The fork is Gorham with the "old marks" but is it a serving fork? I really know little about this type of thing, but I would have thought a serving fork would be bigger. You asked in the previous post if it was 6 1/8" long, it is closer to 6 1/4". Maybe that minor difference is "splitting hairs" but I don't know. What does the length tell you?

Mystery Solved


  1. Bootson Bootson, 6 years ago
    Thanks Bellin68, Man you are fast.
  2. Bootson Bootson, 6 years ago
    and you moved to WI ?!!! ... musta been desperate, running from the law no doubt.
  3. miKKoChristmas11 miKKoChristmas11, 6 years ago
    Hi, Bootson. Great details - thanks particularly for the measurements. I just checked in before departing on duties and for Good Friday service, so I won't be able to substantitate my earlier judgment until early evening. I will present my argument and provide any great links I can find. I had more yesterday, but it would have made the posting even longer. I still think that it's a serving fork, but will revisit this, of course. FYI, I hedge just about everything - old Philosophy major - we love to be tentative. I'm no silver expert, but I love old silver, and I will enjoy trying to substantiate this. Thanks for the extra photos. Hope you didn't delete the other listing.
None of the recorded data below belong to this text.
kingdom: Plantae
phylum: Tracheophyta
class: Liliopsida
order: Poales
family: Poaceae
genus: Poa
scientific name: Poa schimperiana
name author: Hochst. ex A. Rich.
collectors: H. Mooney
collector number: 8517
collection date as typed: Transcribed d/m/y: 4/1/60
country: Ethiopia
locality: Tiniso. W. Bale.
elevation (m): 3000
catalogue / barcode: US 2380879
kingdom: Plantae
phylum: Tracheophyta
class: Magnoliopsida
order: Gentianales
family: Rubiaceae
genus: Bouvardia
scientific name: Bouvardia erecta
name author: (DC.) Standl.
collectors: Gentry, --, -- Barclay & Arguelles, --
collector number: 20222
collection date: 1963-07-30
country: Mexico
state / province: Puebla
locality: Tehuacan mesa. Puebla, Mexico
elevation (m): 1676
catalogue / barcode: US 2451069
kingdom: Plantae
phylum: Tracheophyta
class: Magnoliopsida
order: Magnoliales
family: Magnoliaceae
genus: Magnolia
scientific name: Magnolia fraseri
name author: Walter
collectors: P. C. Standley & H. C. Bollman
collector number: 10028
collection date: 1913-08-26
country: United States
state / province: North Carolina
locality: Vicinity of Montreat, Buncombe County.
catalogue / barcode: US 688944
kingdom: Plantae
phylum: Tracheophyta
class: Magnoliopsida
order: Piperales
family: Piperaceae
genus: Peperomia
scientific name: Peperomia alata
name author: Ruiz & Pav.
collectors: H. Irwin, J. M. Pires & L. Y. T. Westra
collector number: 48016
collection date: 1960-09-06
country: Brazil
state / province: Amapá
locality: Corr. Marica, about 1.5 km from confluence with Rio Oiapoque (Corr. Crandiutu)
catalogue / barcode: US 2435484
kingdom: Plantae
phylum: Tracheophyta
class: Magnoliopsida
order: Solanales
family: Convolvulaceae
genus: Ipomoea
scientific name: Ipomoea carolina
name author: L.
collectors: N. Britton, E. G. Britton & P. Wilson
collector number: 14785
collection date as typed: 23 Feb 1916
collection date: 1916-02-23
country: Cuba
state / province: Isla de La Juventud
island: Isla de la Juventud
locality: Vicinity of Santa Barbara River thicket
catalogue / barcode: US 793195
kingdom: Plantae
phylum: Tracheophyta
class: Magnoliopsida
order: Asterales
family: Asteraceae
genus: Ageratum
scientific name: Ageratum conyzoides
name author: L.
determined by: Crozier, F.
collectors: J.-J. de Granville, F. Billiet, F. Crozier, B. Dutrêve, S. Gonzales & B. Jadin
The photo of the reverse of the 'utensil-end', which you provided in the earlier listing, displays a most unusual 'cut card work' - which I presume is actually cast, not applied - that could be most significant....I'll be back. miKKo
  4. Bootson Bootson, 6 years ago
    Great miKKoChristmas11, In the meantime I will post more pictures. I don't know what 'cut card work' is but it sounds interesting.
    No rush, I have waited 8 months, patience is my virtue/curse.

    You will have to get some more items of your own up on CW so I may be able to reciprocate.

    I once knew a Philosophy major, when asked about Philosophy all he would say was "It's a black hole ...a black hole".
    He then disappeared.
  5. stainedglass stainedglass, 6 years ago
    Hi Bootson...this service piece, is a salad fork. I too, collect older Gorham, ["Lion - Anchor - G"], mainly, in the Buttercup pattern. Gorham's salad forks, are denoted, by their 4th, wider / scoop-angled, tine, and measure, just a bit over 6".
  6. stainedglass stainedglass, 6 years ago
    Addendum: More specifically, an "individual" salad fork, which measure on average, of 6 3/8", as compared to, a "place size", salad fork, which are a bit longer, than "individual", and average 6 3/4".
  7. stainedglass stainedglass, 6 years ago
    Addendum: last one, I promise : ) Gorham "Chantilly" 1895, did produce a "Beef fork / small size" in 6 1/4". The final, determining factor, as to which fork it is, would be on how wide, the tine-span is. The Beef fork, would, of course, be a little wider.
    On that note...good night ; )
  8. stainedglass stainedglass, 6 years ago
  9. Bootson Bootson, 6 years ago
    Thanks stainedglass and welcome to the club.
    I have this same fork spread out over 3 posts.
    I think we can say its a beef serving fork, the picture on the web page you linked to is the best match I have seen.